Documento de origem:
Lula oferece um reajuste de 5%
aos 13 milhões de aposentados do
INSS. Os 16,6% da Câmara custariam R$ 8 bilhões anuais. A maior
parte desse dinheiro iria para cidadãos que ganham menos de R$ 500
por mês. Nada a ver com o Bolsa-Ditadura de Nosso Guia (R$ 4.294
mensais, em maio passado). Há fortes argumentos contra o novo índice de reajuste, e o presidente da República dispõe do poder de veto para esterilizar a iniciativa.
Como o próprio Lula diz, "quando
a gente é oposição, pode gargantear,
pode blefar". Quando a mesma gente é governo, o presidente não deve
dizer que uma votação da Câmara
"não foi uma coisa séria". Nem mesmo quando os deputados absolvem
seus companheiros do mensalão.
Lula tem 30 anos de vida pública,
27 dos quais na oposição. Só ele sabe
quanto tempo consumiu garganteando e blefando. Parolagens e
mistificações não são atributos exclusivos do governo (como achava
Lula) nem da oposição (com acha
Nosso Guia). As 53 palavras do seu
discurso carregam um entendimento desordenado do que é o Congresso e do que são as entidades que
defendem interesses de corporações.

Trechos de dados:
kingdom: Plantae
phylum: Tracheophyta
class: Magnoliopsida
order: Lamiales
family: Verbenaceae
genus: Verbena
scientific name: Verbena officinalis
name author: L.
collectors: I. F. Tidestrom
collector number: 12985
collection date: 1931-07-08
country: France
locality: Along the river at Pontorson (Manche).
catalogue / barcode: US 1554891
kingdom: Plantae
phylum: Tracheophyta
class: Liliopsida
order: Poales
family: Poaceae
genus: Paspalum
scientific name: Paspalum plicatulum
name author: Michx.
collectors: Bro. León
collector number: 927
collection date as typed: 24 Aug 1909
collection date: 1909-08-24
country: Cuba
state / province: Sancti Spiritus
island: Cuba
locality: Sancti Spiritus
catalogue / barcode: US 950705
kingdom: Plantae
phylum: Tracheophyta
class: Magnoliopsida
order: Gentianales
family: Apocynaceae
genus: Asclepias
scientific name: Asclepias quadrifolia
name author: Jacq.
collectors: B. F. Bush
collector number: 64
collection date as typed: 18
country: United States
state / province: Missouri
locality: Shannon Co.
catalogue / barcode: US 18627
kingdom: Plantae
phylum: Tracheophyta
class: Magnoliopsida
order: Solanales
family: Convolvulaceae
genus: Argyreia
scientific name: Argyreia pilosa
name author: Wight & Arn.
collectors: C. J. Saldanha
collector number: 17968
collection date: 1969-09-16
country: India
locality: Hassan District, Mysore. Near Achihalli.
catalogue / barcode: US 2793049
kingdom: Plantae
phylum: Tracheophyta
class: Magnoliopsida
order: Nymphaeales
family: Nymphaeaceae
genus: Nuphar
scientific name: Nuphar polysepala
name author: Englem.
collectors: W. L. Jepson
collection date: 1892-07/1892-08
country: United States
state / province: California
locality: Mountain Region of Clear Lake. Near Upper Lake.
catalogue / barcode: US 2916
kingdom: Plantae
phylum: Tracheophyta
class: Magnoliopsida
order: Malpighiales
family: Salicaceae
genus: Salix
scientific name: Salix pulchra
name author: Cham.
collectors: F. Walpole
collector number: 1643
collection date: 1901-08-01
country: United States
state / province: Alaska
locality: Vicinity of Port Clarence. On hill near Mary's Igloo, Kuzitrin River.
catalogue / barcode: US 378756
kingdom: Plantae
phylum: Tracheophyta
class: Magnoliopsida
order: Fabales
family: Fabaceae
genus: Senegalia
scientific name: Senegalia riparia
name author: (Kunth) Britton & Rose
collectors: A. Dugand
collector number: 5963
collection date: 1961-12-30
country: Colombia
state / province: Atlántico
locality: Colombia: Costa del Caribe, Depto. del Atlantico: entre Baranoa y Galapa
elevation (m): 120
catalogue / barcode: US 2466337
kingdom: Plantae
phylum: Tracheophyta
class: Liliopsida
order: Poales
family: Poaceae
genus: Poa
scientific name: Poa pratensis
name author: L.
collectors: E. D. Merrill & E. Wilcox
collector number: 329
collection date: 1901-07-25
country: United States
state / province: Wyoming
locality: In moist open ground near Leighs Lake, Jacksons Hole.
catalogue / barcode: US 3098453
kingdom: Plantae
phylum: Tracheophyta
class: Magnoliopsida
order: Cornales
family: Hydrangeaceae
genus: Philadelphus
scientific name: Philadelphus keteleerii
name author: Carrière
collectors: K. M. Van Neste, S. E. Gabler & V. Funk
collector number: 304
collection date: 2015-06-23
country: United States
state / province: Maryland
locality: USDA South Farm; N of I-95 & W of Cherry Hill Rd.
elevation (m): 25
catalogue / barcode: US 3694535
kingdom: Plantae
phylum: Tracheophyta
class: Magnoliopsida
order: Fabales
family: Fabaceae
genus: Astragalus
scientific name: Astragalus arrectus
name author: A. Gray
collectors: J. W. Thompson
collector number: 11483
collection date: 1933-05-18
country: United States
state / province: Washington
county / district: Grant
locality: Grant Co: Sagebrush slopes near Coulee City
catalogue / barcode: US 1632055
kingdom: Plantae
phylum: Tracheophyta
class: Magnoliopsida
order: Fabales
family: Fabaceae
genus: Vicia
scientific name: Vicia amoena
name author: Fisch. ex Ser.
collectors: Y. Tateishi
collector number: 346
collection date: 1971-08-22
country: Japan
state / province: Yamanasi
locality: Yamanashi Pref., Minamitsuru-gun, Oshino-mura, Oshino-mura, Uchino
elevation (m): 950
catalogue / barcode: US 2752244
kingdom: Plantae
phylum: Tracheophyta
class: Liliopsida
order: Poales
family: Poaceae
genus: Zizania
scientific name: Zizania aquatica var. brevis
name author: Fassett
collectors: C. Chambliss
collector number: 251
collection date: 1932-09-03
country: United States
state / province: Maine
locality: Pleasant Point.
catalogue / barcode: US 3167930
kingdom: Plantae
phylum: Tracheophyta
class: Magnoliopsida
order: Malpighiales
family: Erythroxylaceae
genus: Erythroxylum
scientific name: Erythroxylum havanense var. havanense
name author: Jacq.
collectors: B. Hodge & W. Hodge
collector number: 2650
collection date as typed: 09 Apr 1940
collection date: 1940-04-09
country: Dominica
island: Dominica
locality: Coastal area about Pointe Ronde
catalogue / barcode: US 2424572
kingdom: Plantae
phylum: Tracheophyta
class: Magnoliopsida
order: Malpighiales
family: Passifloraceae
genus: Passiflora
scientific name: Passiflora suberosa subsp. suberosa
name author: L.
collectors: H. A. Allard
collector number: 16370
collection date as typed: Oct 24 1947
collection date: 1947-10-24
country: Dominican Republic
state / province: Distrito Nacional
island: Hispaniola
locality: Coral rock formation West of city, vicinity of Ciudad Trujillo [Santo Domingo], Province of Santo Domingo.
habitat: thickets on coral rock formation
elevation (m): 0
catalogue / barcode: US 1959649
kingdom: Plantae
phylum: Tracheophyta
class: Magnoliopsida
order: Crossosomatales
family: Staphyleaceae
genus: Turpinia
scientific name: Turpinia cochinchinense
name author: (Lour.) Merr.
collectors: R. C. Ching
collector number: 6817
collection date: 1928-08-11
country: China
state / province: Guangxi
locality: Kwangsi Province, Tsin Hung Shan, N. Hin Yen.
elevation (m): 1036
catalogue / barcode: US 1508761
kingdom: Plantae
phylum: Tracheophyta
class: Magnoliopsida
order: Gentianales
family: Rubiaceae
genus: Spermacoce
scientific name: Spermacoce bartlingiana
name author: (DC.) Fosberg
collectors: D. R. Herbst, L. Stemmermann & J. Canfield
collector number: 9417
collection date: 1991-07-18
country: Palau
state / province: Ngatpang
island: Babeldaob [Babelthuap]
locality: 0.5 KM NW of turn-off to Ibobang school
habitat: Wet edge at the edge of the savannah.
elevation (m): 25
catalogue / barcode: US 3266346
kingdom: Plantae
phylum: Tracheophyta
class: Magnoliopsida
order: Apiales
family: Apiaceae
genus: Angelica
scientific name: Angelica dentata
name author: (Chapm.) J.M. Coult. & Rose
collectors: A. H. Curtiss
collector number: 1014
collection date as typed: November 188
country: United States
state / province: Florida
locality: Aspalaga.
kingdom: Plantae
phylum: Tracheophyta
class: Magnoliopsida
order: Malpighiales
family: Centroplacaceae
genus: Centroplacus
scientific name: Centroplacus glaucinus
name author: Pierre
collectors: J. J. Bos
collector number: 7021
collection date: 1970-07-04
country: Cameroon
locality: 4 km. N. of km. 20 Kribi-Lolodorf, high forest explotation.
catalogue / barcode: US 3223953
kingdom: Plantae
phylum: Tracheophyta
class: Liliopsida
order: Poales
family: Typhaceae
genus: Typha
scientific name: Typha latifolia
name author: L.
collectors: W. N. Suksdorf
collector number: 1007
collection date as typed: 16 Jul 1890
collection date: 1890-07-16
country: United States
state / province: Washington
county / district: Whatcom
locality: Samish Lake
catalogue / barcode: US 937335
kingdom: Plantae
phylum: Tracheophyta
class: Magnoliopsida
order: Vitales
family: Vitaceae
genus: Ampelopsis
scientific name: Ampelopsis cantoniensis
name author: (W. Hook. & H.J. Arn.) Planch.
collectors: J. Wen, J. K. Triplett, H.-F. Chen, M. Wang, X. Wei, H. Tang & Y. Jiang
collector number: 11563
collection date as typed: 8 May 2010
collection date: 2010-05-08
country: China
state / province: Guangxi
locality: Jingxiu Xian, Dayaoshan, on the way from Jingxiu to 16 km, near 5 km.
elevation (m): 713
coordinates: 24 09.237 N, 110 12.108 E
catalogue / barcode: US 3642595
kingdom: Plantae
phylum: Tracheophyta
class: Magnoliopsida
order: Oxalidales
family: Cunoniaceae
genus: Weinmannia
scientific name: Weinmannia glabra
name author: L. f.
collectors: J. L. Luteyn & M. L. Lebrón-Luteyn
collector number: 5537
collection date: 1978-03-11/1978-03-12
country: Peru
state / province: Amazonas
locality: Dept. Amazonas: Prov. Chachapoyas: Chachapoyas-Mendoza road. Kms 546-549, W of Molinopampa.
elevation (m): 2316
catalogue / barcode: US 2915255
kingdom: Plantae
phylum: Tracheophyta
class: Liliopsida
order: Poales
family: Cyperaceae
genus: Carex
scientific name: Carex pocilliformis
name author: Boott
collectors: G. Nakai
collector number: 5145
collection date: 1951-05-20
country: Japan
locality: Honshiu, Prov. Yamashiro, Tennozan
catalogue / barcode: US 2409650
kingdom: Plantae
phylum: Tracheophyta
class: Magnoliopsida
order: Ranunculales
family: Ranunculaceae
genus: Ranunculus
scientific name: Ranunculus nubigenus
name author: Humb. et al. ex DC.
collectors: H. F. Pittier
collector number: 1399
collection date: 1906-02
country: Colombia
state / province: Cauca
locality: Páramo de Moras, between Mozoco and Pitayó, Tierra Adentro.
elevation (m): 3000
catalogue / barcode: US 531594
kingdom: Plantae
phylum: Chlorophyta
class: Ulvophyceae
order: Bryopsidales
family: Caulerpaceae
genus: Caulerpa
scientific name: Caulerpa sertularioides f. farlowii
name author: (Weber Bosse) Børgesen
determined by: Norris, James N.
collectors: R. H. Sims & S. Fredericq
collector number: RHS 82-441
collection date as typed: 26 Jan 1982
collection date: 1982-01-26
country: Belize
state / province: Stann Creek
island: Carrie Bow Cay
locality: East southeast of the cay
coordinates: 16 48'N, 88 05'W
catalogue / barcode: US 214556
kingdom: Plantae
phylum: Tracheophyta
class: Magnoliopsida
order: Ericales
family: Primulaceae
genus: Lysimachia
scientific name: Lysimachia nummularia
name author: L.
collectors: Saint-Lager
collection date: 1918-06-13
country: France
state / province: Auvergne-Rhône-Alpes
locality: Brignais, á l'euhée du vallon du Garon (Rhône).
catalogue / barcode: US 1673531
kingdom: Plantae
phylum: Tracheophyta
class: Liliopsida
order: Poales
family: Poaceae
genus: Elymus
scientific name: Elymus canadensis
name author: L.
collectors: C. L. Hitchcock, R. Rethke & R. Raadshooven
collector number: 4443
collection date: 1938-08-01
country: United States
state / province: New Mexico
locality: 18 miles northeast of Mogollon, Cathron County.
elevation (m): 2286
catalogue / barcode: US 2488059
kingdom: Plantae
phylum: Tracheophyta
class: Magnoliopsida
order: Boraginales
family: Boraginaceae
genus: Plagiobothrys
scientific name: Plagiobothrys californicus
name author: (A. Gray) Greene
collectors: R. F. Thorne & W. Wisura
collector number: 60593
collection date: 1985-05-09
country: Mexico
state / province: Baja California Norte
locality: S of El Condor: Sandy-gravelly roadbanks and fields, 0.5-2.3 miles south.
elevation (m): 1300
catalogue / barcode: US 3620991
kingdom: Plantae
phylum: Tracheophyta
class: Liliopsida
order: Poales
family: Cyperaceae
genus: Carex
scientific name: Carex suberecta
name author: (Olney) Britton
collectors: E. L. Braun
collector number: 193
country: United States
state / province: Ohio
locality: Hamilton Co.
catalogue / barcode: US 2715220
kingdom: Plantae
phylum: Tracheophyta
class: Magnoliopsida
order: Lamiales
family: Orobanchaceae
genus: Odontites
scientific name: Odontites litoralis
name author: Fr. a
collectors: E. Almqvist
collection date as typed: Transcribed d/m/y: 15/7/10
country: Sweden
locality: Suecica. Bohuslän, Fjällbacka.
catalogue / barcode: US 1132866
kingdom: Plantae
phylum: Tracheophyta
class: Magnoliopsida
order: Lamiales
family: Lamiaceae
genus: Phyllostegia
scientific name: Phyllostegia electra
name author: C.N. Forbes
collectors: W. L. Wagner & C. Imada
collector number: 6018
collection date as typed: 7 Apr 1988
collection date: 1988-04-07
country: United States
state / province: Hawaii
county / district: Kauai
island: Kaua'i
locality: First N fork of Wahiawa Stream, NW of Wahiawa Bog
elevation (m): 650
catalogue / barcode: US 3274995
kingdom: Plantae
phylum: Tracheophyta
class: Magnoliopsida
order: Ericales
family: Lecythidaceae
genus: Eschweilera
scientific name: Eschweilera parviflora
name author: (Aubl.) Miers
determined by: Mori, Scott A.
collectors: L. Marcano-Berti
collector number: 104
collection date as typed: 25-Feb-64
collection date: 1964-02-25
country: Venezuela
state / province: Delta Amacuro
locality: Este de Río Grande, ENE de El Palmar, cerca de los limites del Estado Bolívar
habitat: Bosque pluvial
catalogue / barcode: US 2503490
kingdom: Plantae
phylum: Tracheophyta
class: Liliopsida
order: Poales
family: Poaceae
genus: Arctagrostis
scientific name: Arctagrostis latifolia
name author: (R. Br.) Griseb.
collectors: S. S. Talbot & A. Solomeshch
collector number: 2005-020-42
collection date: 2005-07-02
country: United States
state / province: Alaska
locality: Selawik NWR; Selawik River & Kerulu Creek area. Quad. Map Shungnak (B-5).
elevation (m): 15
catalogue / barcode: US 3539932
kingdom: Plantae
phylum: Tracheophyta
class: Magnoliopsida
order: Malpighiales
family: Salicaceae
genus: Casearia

Problemas a resolver:
1. Responda com base no texto sobre o reajuste dos aposentados:
(a) Qual reajuste Lula oferece e a quantos aposentados do INSS?
(b) Quanto custariam por ano os 16,6% da Câmara?
(c) Quantos anos de vida pública Lula tem, e quantos deles passou na oposição?
2. Prossiga com o texto sobre o reajuste dos aposentados a partir da última frase apresentada.

Respostas a seguir:
1.
(a) Um reajuste de 5%, oferecido aos 13 milhões de aposentados do INSS.
(b) R$ 8 bilhões anuais.
(c) 30 anos de vida pública, dos quais 27 na oposição.

2.
"O que estava lá para ser votado"
não era um acordo. Era uma medida
provisória do Poder Executivo. O
Congresso não vota acordos, nem
de centrais sindicais, nem de torcidas organizadas. As centrais sindicais não representam "todos os aposentados". Representam, quando
muito, os sindicatos a elas filiados.
Quem representa aposentados,
vendedores de rapadura e donos de
oficinas mecânicas é o Congresso,
poder republicano estabelecido para isso.
Lula abusa da proteção da inimputabilidade cultural. Quando revela que Napoleão foi à China e Oswaldo Cruz inventou a vacina da febre
amarela, pode-se fingir que isso não
tem importância. Contudo, quando
o presidente da República, formado
nas mumunhas do sindicalismo, sugere que um acordo de centrais sindicais é uma peça legislativa, o erro
deixa de ser banal. É confusão funcional. Chama-se fascismo a organização política na qual o Poder Executivo embaralha centrais sindicais
e Poder Legislativo. O Brasil viveu
esse sonho de governantes e pelegos
durante o Estado Novo.
Lula vem cozinhando uma reforma sindical que tunga os trabalhadores e amplia o poder das centrais.
Ele sabe o que está fazendo. Fortalecer agrupamentos amigos é hábito
antigo.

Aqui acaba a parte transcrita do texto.